How Is Peace Possible in This World?
This is a question everyone must ask. Certainly peace seems to
be impossible here. Yet the Word of God promises other things that
seem impossible, as well as this. His Word has promised peace. It
has also promised that there is no death, that resurrection must
occur, and that rebirth is man's inheritance. The world you see
cannot be the world God loves, and yet His Word assures us that
He loves the world. God's Word has promised that peace is possible
here, and what He promises can hardly be impossible. But it is true
that the world must be looked at differently, if His promises are
to be accepted. What the world is, is but a fact. You cannot choose
what this should be. But you can choose how you would see it. Indeed,
you must choose this.
Again we come to the question of judgment. This time ask yourself
whether your judgment or the Word of God is more likely to be true.
For they say different things about the world, and things so opposite
that it is pointless to try to reconcile them. God offers the world
salvation; your judgment would condemn it. God says there is no
death; your judgment sees but death as the inevitable end of life.
God's Word assures you that He loves the world; your judgment says
it is unlovable. Who is right? For one of you is wrong. It must
be so.
The text explains that the Holy Spirit is the Answer to all problems
you have made. These problems are not real, but that is meaningless
to those who believe in them. And everyone believes in what he made,
for it was made by his believing it. Into this strange and paradoxical
situation,--one without meaning and devoid of sense, yet out of
which no way seems possible,--God has sent His Judgment to answer
yours. Gently His Judgment substitutes for yours. And through this
substitution is the un-understandable made understandable. How is
peace possible in this world? In your judgment it is not possible,
and can never be possible. But in the Judgment of God what is reflected
here is only peace.
Peace is impossible to those who look on war. Peace is inevitable
to those who offer peace. How easily, then, is your judgment of
the world escaped! It is not the world that makes peace seem impossible.
It is the world you see that is impossible. Yet has God's Judgment
on this distorted world redeemed it and made it fit to welcome peace.

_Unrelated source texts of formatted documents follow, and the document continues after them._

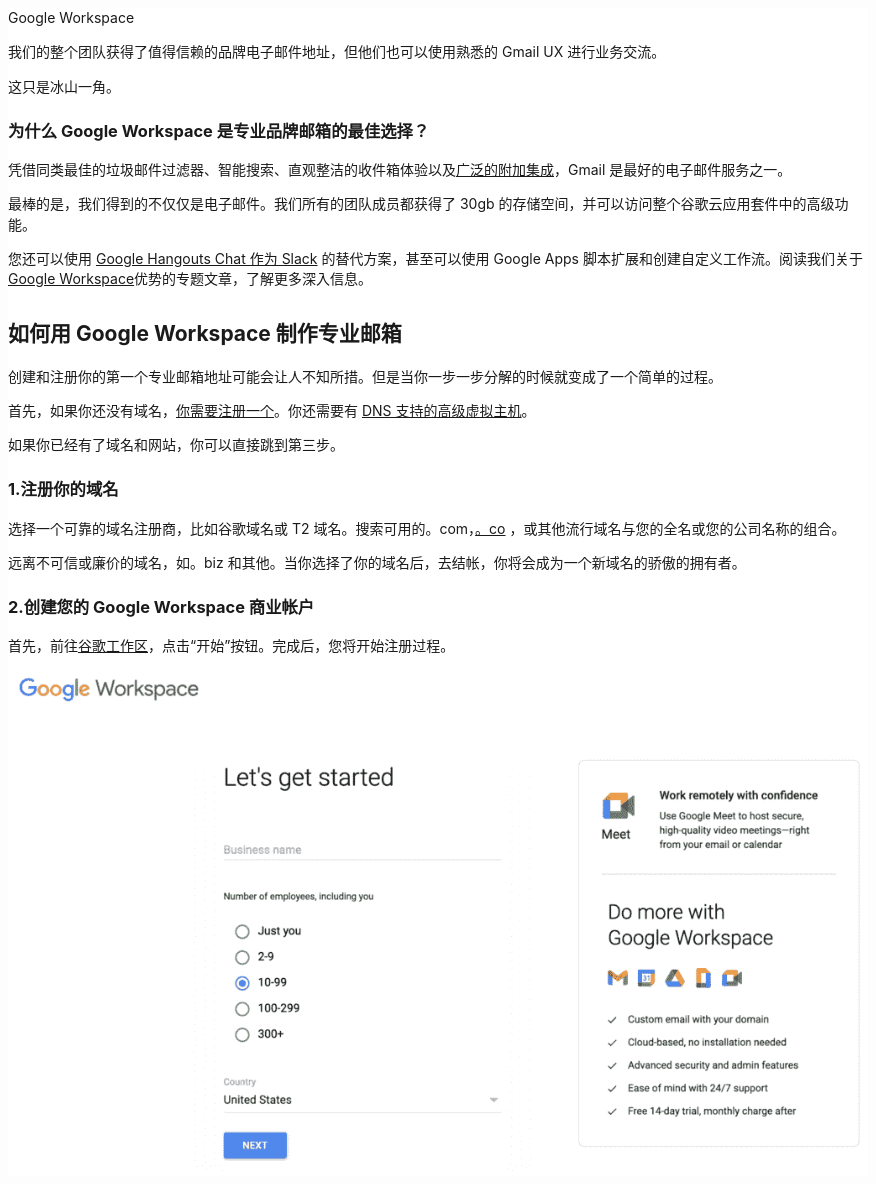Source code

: Google Workspace



我们的整个团队获得了值得信赖的品牌电子邮件地址，但他们也可以使用熟悉的 Gmail UX 进行业务交流。

这只是冰山一角。

### 为什么 Google Workspace 是专业品牌邮箱的最佳选择？

凭借同类最佳的垃圾邮件过滤器、智能搜索、直观整洁的收件箱体验以及[广泛的附加集成](https://kinsta.com/blog/gmail-add-ons/)，Gmail 是最好的电子邮件服务之一。

最棒的是，我们得到的不仅仅是电子邮件。我们所有的团队成员都获得了 30gb 的存储空间，并可以访问整个谷歌云应用套件中的高级功能。

您还可以使用 [Google Hangouts Chat 作为 Slack](https://kinsta.com/blog/slack-alternatives/#13-google-hangouts-chat) 的替代方案，甚至可以使用 Google Apps 脚本扩展和创建自定义工作流。阅读我们关于[Google Workspace](https://kinsta.com/blog/google-workspace/)优势的专题文章，了解更多深入信息。

## 如何用 Google Workspace 制作专业邮箱

创建和注册你的第一个专业邮箱地址可能会让人不知所措。但是当你一步一步分解的时候就变成了一个简单的过程。

首先，如果你还没有域名，[你需要注册一个](https://kinsta.com/blog/best-domain-registrar/)。你还需要有 [DNS 支持的高级虚拟主机](https://kinsta.com/help/dns/)。

如果你已经有了域名和网站，你可以直接跳到第三步。

### 1.注册你的域名

选择一个可靠的域名注册商，比如谷歌域名或 T2 域名。搜索可用的。com，[。co](https://kinsta.com/knowledgebase/co-vs-com/) ，或其他流行域名与您的全名或您的公司名称的组合。

远离不可信或廉价的域名，如。biz 和其他。当你选择了你的域名后，去结帐，你将会成为一个新域名的骄傲的拥有者。

### 2.创建您的 Google Workspace 商业帐户

首先，前往[谷歌工作区](https://workspace.google.com/)，点击“开始”按钮。完成后，您将开始注册过程。

![Google Workspace sign up window](img/e21f94289604964a94c45175dcc1db74.png)
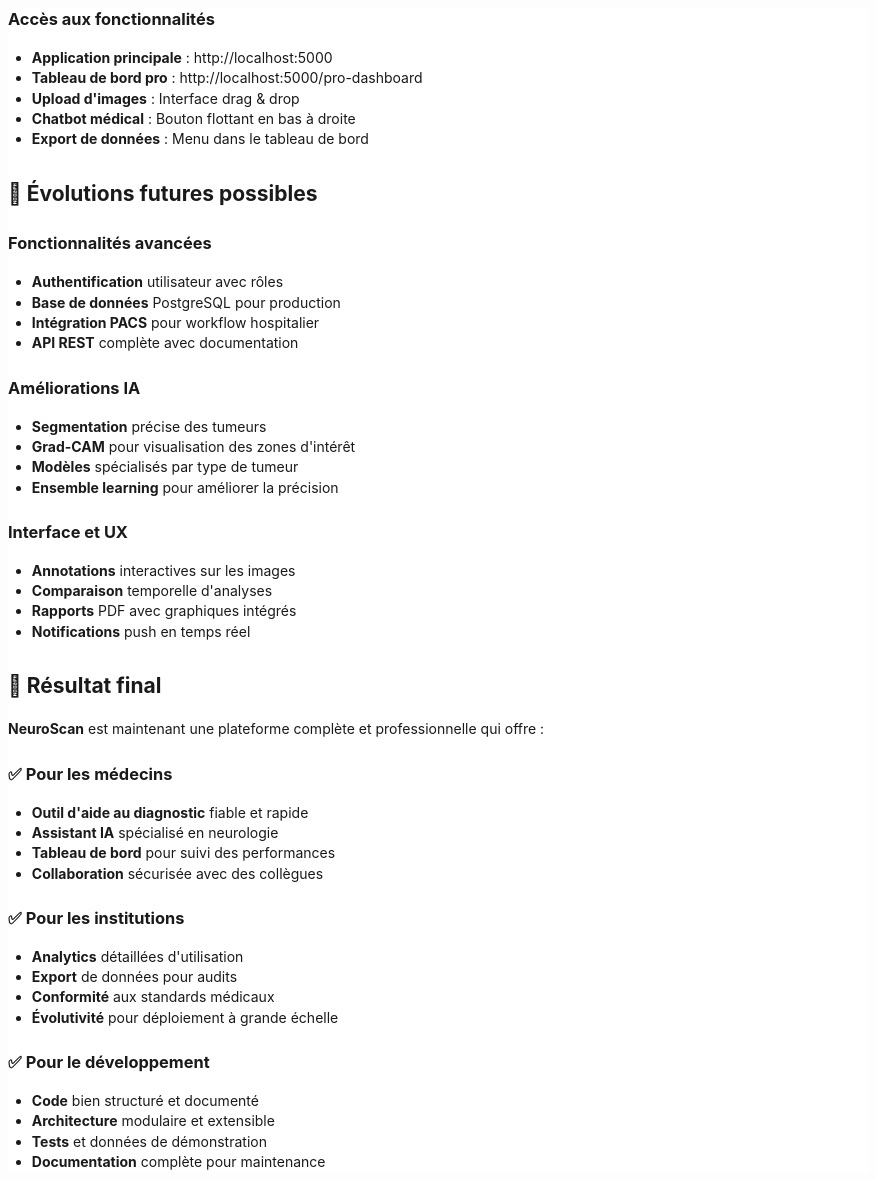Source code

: ### **Accès aux fonctionnalités**
- **Application principale** : http://localhost:5000
- **Tableau de bord pro** : http://localhost:5000/pro-dashboard
- **Upload d'images** : Interface drag & drop
- **Chatbot médical** : Bouton flottant en bas à droite
- **Export de données** : Menu dans le tableau de bord

## 🔮 Évolutions futures possibles

### **Fonctionnalités avancées**
- **Authentification** utilisateur avec rôles
- **Base de données** PostgreSQL pour production
- **Intégration PACS** pour workflow hospitalier
- **API REST** complète avec documentation

### **Améliorations IA**
- **Segmentation** précise des tumeurs
- **Grad-CAM** pour visualisation des zones d'intérêt
- **Modèles** spécialisés par type de tumeur
- **Ensemble learning** pour améliorer la précision

### **Interface et UX**
- **Annotations** interactives sur les images
- **Comparaison** temporelle d'analyses
- **Rapports** PDF avec graphiques intégrés
- **Notifications** push en temps réel

## 🎉 Résultat final

**NeuroScan** est maintenant une plateforme complète et professionnelle qui offre :

### ✅ **Pour les médecins**
- **Outil d'aide au diagnostic** fiable et rapide
- **Assistant IA** spécialisé en neurologie
- **Tableau de bord** pour suivi des performances
- **Collaboration** sécurisée avec des collègues

### ✅ **Pour les institutions**
- **Analytics** détaillées d'utilisation
- **Export** de données pour audits
- **Conformité** aux standards médicaux
- **Évolutivité** pour déploiement à grande échelle

### ✅ **Pour le développement**
- **Code** bien structuré et documenté
- **Architecture** modulaire et extensible
- **Tests** et données de démonstration
- **Documentation** complète pour maintenance
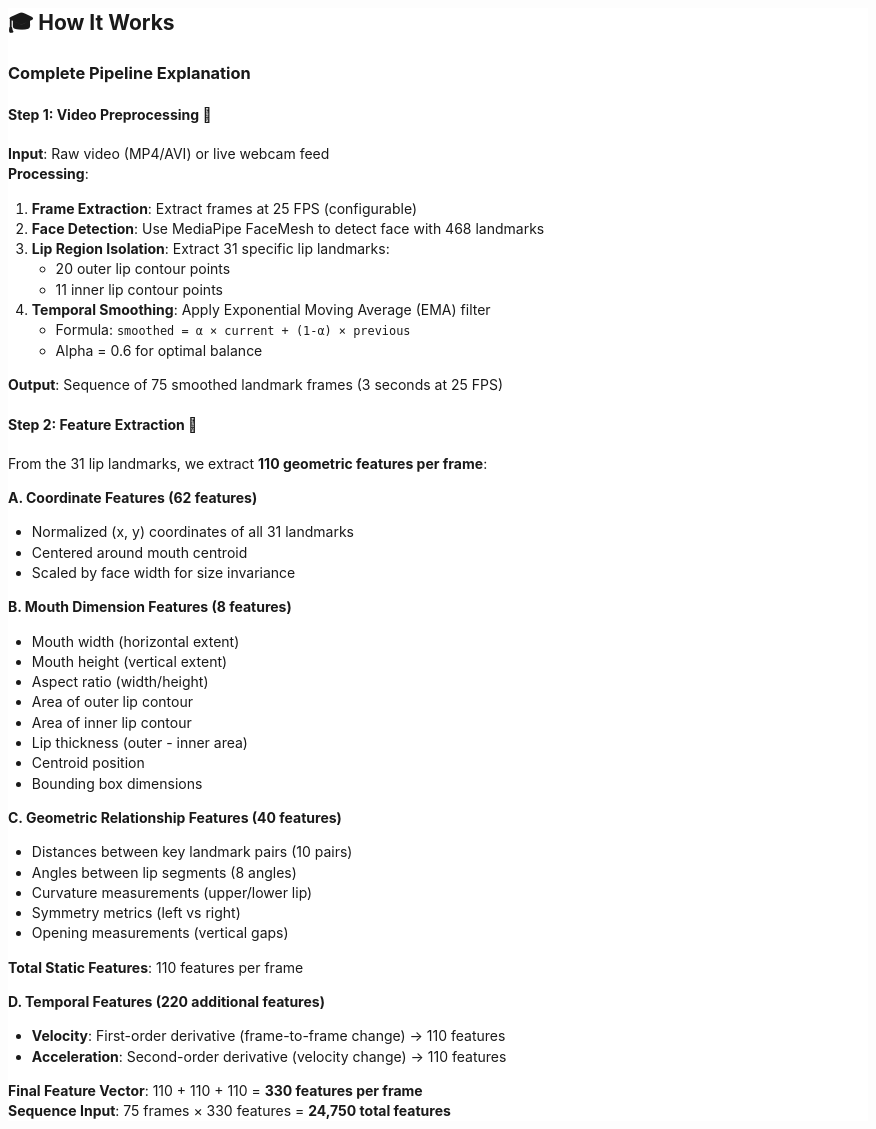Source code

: 
## 🎓 How It Works

### **Complete Pipeline Explanation**

#### **Step 1: Video Preprocessing** 🎥

**Input**: Raw video (MP4/AVI) or live webcam feed  
**Processing**:
1. **Frame Extraction**: Extract frames at 25 FPS (configurable)
2. **Face Detection**: Use MediaPipe FaceMesh to detect face with 468 landmarks
3. **Lip Region Isolation**: Extract 31 specific lip landmarks:
   - 20 outer lip contour points
   - 11 inner lip contour points
4. **Temporal Smoothing**: Apply Exponential Moving Average (EMA) filter
   - Formula: `smoothed = α × current + (1-α) × previous`
   - Alpha = 0.6 for optimal balance

**Output**: Sequence of 75 smoothed landmark frames (3 seconds at 25 FPS)

#### **Step 2: Feature Extraction** 🔢

From the 31 lip landmarks, we extract **110 geometric features per frame**:

**A. Coordinate Features (62 features)**
- Normalized (x, y) coordinates of all 31 landmarks
- Centered around mouth centroid
- Scaled by face width for size invariance

**B. Mouth Dimension Features (8 features)**
- Mouth width (horizontal extent)
- Mouth height (vertical extent)
- Aspect ratio (width/height)
- Area of outer lip contour
- Area of inner lip contour
- Lip thickness (outer - inner area)
- Centroid position
- Bounding box dimensions

**C. Geometric Relationship Features (40 features)**
- Distances between key landmark pairs (10 pairs)
- Angles between lip segments (8 angles)
- Curvature measurements (upper/lower lip)
- Symmetry metrics (left vs right)
- Opening measurements (vertical gaps)

**Total Static Features**: 110 features per frame

**D. Temporal Features (220 additional features)**
- **Velocity**: First-order derivative (frame-to-frame change) → 110 features
- **Acceleration**: Second-order derivative (velocity change) → 110 features

**Final Feature Vector**: 110 + 110 + 110 = **330 features per frame**  
**Sequence Input**: 75 frames × 330 features = **24,750 total features**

And peace descends on it in joyous answer. Peace now belongs here,
because a Thought of God has entered. What else but a Thought of
God turns hell to Heaven merely by being what it is? The earth bows
down before its gracious Presence, and it leans down in answer,
to raise it up again. Now is the question different. It is no longer,
"Can peace be possible in this world?" but instead, "Is
it not impossible that peace be absent here?"